Pour autant, UBS avait semble-t-il aussi prévu quelques incidents de parcours. Ainsi, un ancien dirigeant de la banque reconnaît, lors de son interrogatoire, l’existence d’un «manuel de sécurité» dans lesquels sont notamment expliquées des techniques de blocage des ordinateurs portables, y compris «en cas d’interrogatoire par la police». Non dénué d’humour, il justifie ce document par «l’unique souci de protéger le secret bancaire».
Reste qu’à partir de 2011, sentant l’étau se resserrer, la banque a brutalement changé d’attitude en ne laissant que deux options à ses clients français très spéciaux : se mettre en conformité avec le fisc français ou fermer leur compte et se trouver une autre banque. Et UBS a visiblement été entendu… Les services fiscaux français ont recensé, au 30 octobre 2015, 3 893 contribuables titulaires d’un compte chez UBS ayant eu une envie pressante de régulariser leur situation. Ils ont donc fait un passage par la cellule de dégrisement fiscal mise en place par Bercy et ont rapatrié 3,7 milliards euros. L’administration française des impôts a récupéré 962,6 millions de taxes et pénalités sur cette somme.
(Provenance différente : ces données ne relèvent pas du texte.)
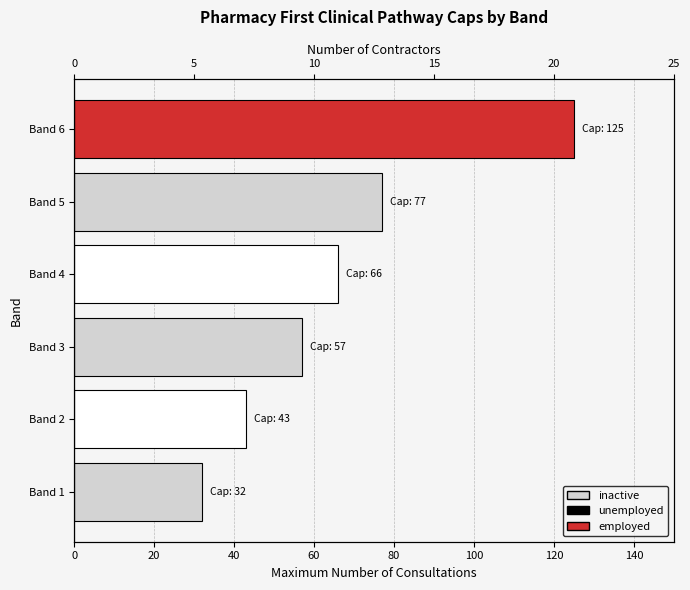

What is the average value of the Maximum Cap series?

67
Mais ce n’est que la partie émergée de l’iceberg pour Bercy, qui sera présent au procès, sur le banc des parties civiles. Le ministère de l’Economie va vraisemblablement demander des dommages et intérêts largement supérieurs au milliard déjà laissé en caution par la banque. Si jamais le fisc français est entendu par les juges, la direction d’UBS risque de regretter amèrement de ne pas avoir signé une transaction avec le Parquet comme elle l’a fait dans les autres pays où elle a été mise en cause.